TEXT SECTION -
[Start]
Moscow Becomes an Intersection for Two Waves of Anti-Regime Protests

Publication: Eurasia Daily Monitor Volume: 10 Issue: 187

Aftermath of the riots in Biryulyovo (Source: AFP)

The dramatic resolution of the fiscal-political crisis in the United States was barely noticed in Moscow last week (October 16–17) as two dissimilar events of a local character but heavy resonance focused public attention. The first one was a mass riot in the Moscow suburb of Biryulyovo (see EDM, October 17), triggered by a fairly conventional murder that escalated into a nationalistic pogrom, which the riot police suppressed only by mobilizing all available forces (https://rt.com/news/moscow-migrant-protest-timeline-154/). The second event was the court hearing in provincial Kirov of the appeal by Alexei Navalny against the verdict issued last September, which sentenced him to five years in prison for alleged fraud on flimsy and clearly fabricated evidence. The hearing was deliberately abrupt and the sentence was changed to release on parole, which still makes the newly-risen leader of the opposition a “convicted criminal” (https://newtimes.ru/articles/detail/72876). What comes through in the fierce debates on these events is that the discontent among the urban middle classes grows in parallel and interplays with the anger of the “have-nots” so that the crisis within the political regime built by President Vladimir Putin is gaining new dynamism and extra complexity.

The riot in Biryulyovo cannot be called unexpected as violent incidents involving migrants from the North Caucasus and diasporas from Central Asia have been happening in Moscow suburbs and indeed in many Russian cities increasingly often since the first major outburst in Kondopoga, Karelia, in September 2006 (Nezavisimaya Gazeta, October 15). The angry, few thousand–strong crowd’s main target for attack was this time a large vegetable storage warehouse that allegedly employs hundreds of illegal migrants under the protection of local authorities and police (Moskovsky Komsomolets, October 16). Several low-ranking siloviki (security services) personnel were instantly fired and the warehouse was closed; but these “decisive” measures cannot begin to address the problem of the colossal “gray” economy in Moscow based on the exploitation of essentially slave labor from Central Asia (https://www.forbes.ru/mneniya-column/protesty/246160-khozhdenie-po-bazam-3-oshibki-kotorye-mozhet-sdelat-vlast-posle-biryu). Neither can the authorities do anything about the ethnic gangs from the North Caucasus, which provide protection for semi-legal businesses that grow by recycling the massive budget donations meant to finance the “stabilization” of this troubled region (https://sobesednik.ru/dmitrij-bykov/20131016-dmitrii-bykov-zalivaya-kavkaz-dengami-vlast-vyrastila-gnoinik-kotoryi-esli-vs).
[End]
DATA LINES -
[Start]
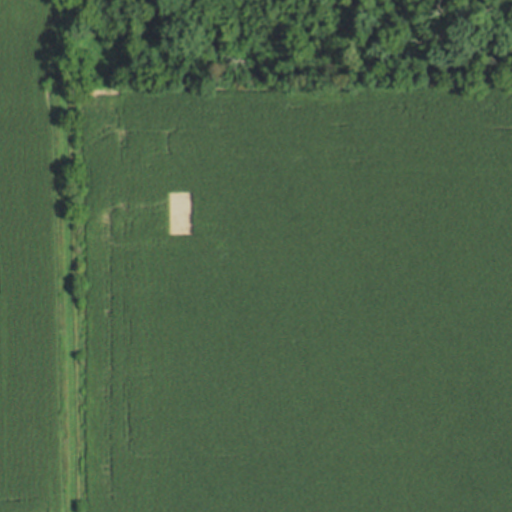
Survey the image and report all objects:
road: (68, 256)
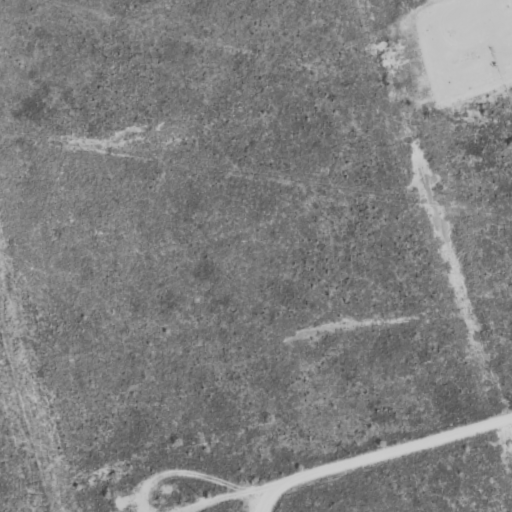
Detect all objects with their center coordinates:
road: (379, 456)
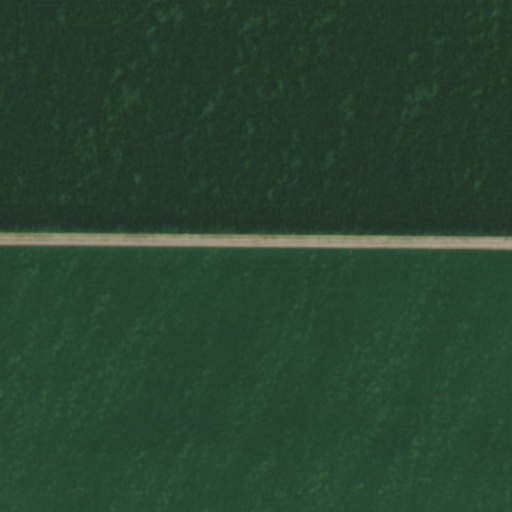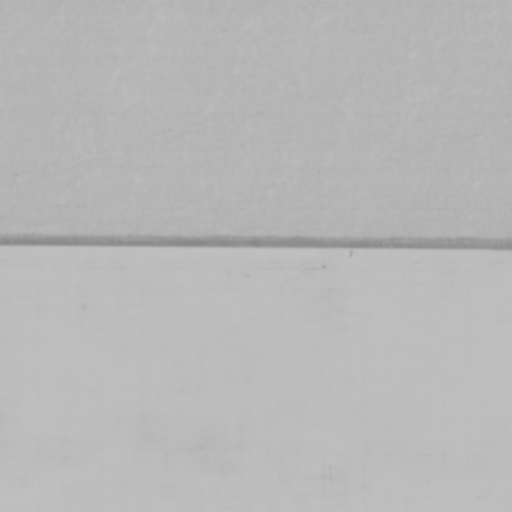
[End]
REQUIRED TASK - Update the article on the Moscow protests from "Moscow Becomes an" up to and including "Biryulyovo (Source: AFP)", and give that stretch again with "Biryulyovo" changed to "Biryulevo".

COMPLETE OUTPUT -
Moscow Becomes an Intersection for Two Waves of Anti-Regime Protests

Publication: Eurasia Daily Monitor Volume: 10 Issue: 187

Aftermath of the riots in Biryulevo (Source: AFP)